“Annem fasulye kırıyordu. Otur, dedi. Sobanın yanına otur, dedi. Artık okula gitmeyecekmişim. Okul yok, dedi. Öyle karar almışlar babamla. Evlenecekmişim. İyi bir kısmet, dedi. Sıkıntı çekmezsin, dedi. Kırdı fasulyeleri, tek tek kırdı. Bir kez olsun yüzüme bakmadı. Devam etti fasulyeleri kırmaya. Bakmadı bana. Bana bakmadı. Bir kez bakmadı!”
Farklı sınıflardan iki kadının, görünenin aksine, kadınlar üzerindeki aynı toplumsal baskının kurbanı olmalarının hikâyesi.

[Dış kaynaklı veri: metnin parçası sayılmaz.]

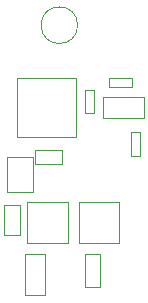
<source format=gbr>
G04 #@! TF.GenerationSoftware,KiCad,Pcbnew,(2018-02-16 revision c95340fba)-makepkg*
G04 #@! TF.CreationDate,2018-05-01T15:17:05+02:00*
G04 #@! TF.ProjectId,LIN_USB_CONVERTER,4C494E5F5553425F434F4E5645525445,rev?*
G04 #@! TF.SameCoordinates,Original*
G04 #@! TF.FileFunction,Other,User*
%FSLAX46Y46*%
G04 Gerber Fmt 4.6, Leading zero omitted, Abs format (unit mm)*
G04 Created by KiCad (PCBNEW (2018-02-16 revision c95340fba)-makepkg) date 05/01/18 15:17:05*
%MOMM*%
%LPD*%
G01*
G04 APERTURE LIST*
%ADD10C,0.050000*%
G04 APERTURE END LIST*
D10*
X156780200Y-87921600D02*
X153280200Y-87921600D01*
X156780200Y-87921600D02*
X156780200Y-86171600D01*
X153280200Y-86171600D02*
X153280200Y-87921600D01*
X153280200Y-86171600D02*
X156780200Y-86171600D01*
X148417200Y-99464800D02*
X148417200Y-102964800D01*
X148417200Y-99464800D02*
X146667200Y-99464800D01*
X146667200Y-102964800D02*
X148417200Y-102964800D01*
X146667200Y-102964800D02*
X146667200Y-99464800D01*
X156471600Y-89165800D02*
X156471600Y-91165800D01*
X156471600Y-89165800D02*
X155671600Y-89165800D01*
X155671600Y-91165800D02*
X156471600Y-91165800D01*
X155671600Y-91165800D02*
X155671600Y-89165800D01*
X151002400Y-89541600D02*
X146002400Y-89541600D01*
X151002400Y-84541600D02*
X151002400Y-89541600D01*
X146002400Y-84541600D02*
X151002400Y-84541600D01*
X146002400Y-89541600D02*
X146002400Y-84541600D01*
X149850000Y-91832600D02*
X147550000Y-91832600D01*
X149850000Y-90632600D02*
X147550000Y-90632600D01*
X149850000Y-91832600D02*
X149850000Y-90632600D01*
X147550000Y-91832600D02*
X147550000Y-90632600D01*
X151158000Y-80082000D02*
G75*
G03X151158000Y-80082000I-1550000J0D01*
G01*
X153088000Y-99485600D02*
X153088000Y-102285600D01*
X153088000Y-99485600D02*
X151788000Y-99485600D01*
X151788000Y-102285600D02*
X153088000Y-102285600D01*
X151788000Y-102285600D02*
X151788000Y-99485600D01*
X152549200Y-85530000D02*
X152549200Y-87530000D01*
X152549200Y-85530000D02*
X151749200Y-85530000D01*
X151749200Y-87530000D02*
X152549200Y-87530000D01*
X151749200Y-87530000D02*
X151749200Y-85530000D01*
X147341800Y-91257000D02*
X147341800Y-94207000D01*
X147341800Y-94207000D02*
X145141800Y-94207000D01*
X145141800Y-94207000D02*
X145141800Y-91257000D01*
X145141800Y-91257000D02*
X147341800Y-91257000D01*
X146306800Y-95342000D02*
X146306800Y-97842000D01*
X146306800Y-95342000D02*
X144906800Y-95342000D01*
X144906800Y-97842000D02*
X146306800Y-97842000D01*
X144906800Y-97842000D02*
X144906800Y-95342000D01*
X151272800Y-95045200D02*
X154672800Y-95045200D01*
X154672800Y-95045200D02*
X154672800Y-98545200D01*
X154672800Y-98545200D02*
X151272800Y-98545200D01*
X151272800Y-98545200D02*
X151272800Y-95045200D01*
X150304000Y-98545200D02*
X146904000Y-98545200D01*
X146904000Y-98545200D02*
X146904000Y-95045200D01*
X146904000Y-95045200D02*
X150304000Y-95045200D01*
X150304000Y-95045200D02*
X150304000Y-98545200D01*
X155776200Y-85333400D02*
X153776200Y-85333400D01*
X155776200Y-85333400D02*
X155776200Y-84533400D01*
X153776200Y-84533400D02*
X153776200Y-85333400D01*
X153776200Y-84533400D02*
X155776200Y-84533400D01*
M02*

</source>
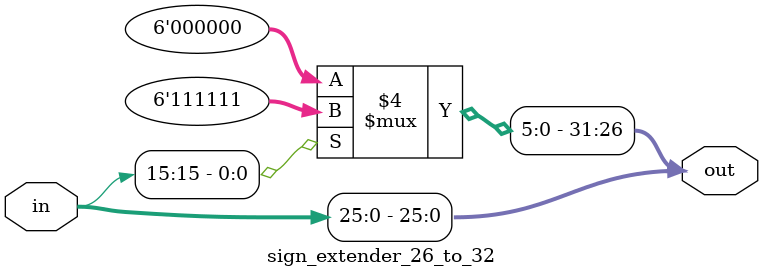
<source format=v>
module sign_extender_26_to_32
(
	input [25:0] in,
	output reg [31:0] out
);


always @ (in) begin

	out[25:0] = in[25:0];
	if (in[15] == 1'b1)
		out[31:26] = 16'b111111;
	else
		out[31:26] = 16'b000000;

end 

endmodule

</source>
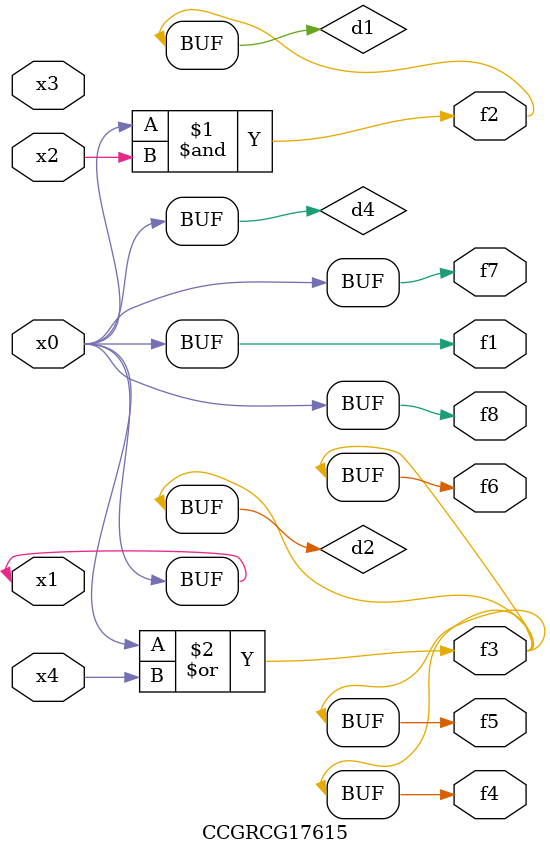
<source format=v>
module CCGRCG17615(
	input x0, x1, x2, x3, x4,
	output f1, f2, f3, f4, f5, f6, f7, f8
);

	wire d1, d2, d3, d4;

	and (d1, x0, x2);
	or (d2, x0, x4);
	nand (d3, x0, x2);
	buf (d4, x0, x1);
	assign f1 = d4;
	assign f2 = d1;
	assign f3 = d2;
	assign f4 = d2;
	assign f5 = d2;
	assign f6 = d2;
	assign f7 = d4;
	assign f8 = d4;
endmodule

</source>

Yeşim Ustaoğlu’nun yazdığı ve yönettiği Türkiye, Almanya, Fransa ve Polonya ortak yapımı bir film. Altın Portakal’da yönetmen ve kadın oyuncu, Altın Lale’de ise bu iki ödülün yanında müzik ödülünü de kazanan film Ustaoğlu’nun yönetmen olarak en parlak çalışmalarından birini gösterdiği bir yapıt. Biri psikiyatrist, diğeri okulundan koparılarak çok genç yaşta evlendirilen bir kadın olan iki karakter üzerinden Türkiye’de kadınların sevgisiz ilişkilerin ve toplumun eril bakışının kurbanı olmasını ve erkek egemen bir dünyada ikinci sınıf görülmelerinin sonuçlarını anlatan film tam da bu özetin karşılığı olması açısından belki çok yeni şeyler anlatmıyor ve sinemamızın en parlak örneklerinde bile zaman zaman kendisini gösteren “artistik” görünme çabasından sıyrılamamış görünüyor. Buna karşılık Ustaoğlu’nun yalın ve olgun sineması, Ecem Uzun’un performansı ve meselesinin, tüm yakıcılığı ile ülkenin genlerine yerleşmiş bir sorun olması nedeni ile önemli bir yapıt bu.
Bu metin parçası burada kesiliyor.